Agatha Christie created the Belgian private detective Hercule Poirot in 1920 and he appeared in scores of her stories over the following 55 years. In recent times he was convincingly portrayed by David Suchet in ITV’s Agatha Christie’s Poirot, a long-running series that brought almost all the character’s print appearances to life on screen. Suchet bowed out of the series in June 2013.
Suchet’s Poirot (to whom the adjective ‘dapper’ was invariably applied) lived in a world in which every modern building seemed to be art deco. Accordingly, it was essential that the television incarnation of his home – a flat in the fictional Whitehaven Mansions, Sandhurst Square – should possess the appropriate architecture.
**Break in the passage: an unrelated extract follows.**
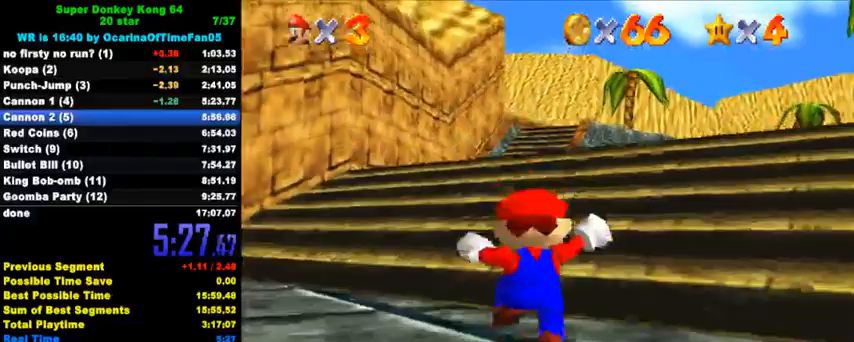
{"keys": ["up"], "events": [[67, "ctrl", "down"], [67, "shift", "down"], [233, "ctrl", "up"], [233, "shift", "up"]]}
Florin Court, in Charterhouse Square, Smithfield, served the purpose elegantly from the series’ first episode in 1989. Apart from changing the name above the porch, removing the cars outside and disguising their parking bays, the Poirot production designer needed to do very little to achieve the time shift to the period before the Second World War.
Florin Court is a ten-storey block built in 1936 by Guy Morgan, who had worked for Edwin Lutyens before setting up his own practice. Morgan endowed the block with wide window bands and rounded corners curving in to a recessed entrance to achieve a streamlined style. In an optimistic vision of communal interaction, Florin Court originally had squash courts, a dining room and a cocktail bar. Nowadays, there’s a gym, a spa and a wi-fi area.
Florin Court was damaged by a fire in a first floor flat in July 2013. However, no one was hurt and the building was soon restored to its former glory.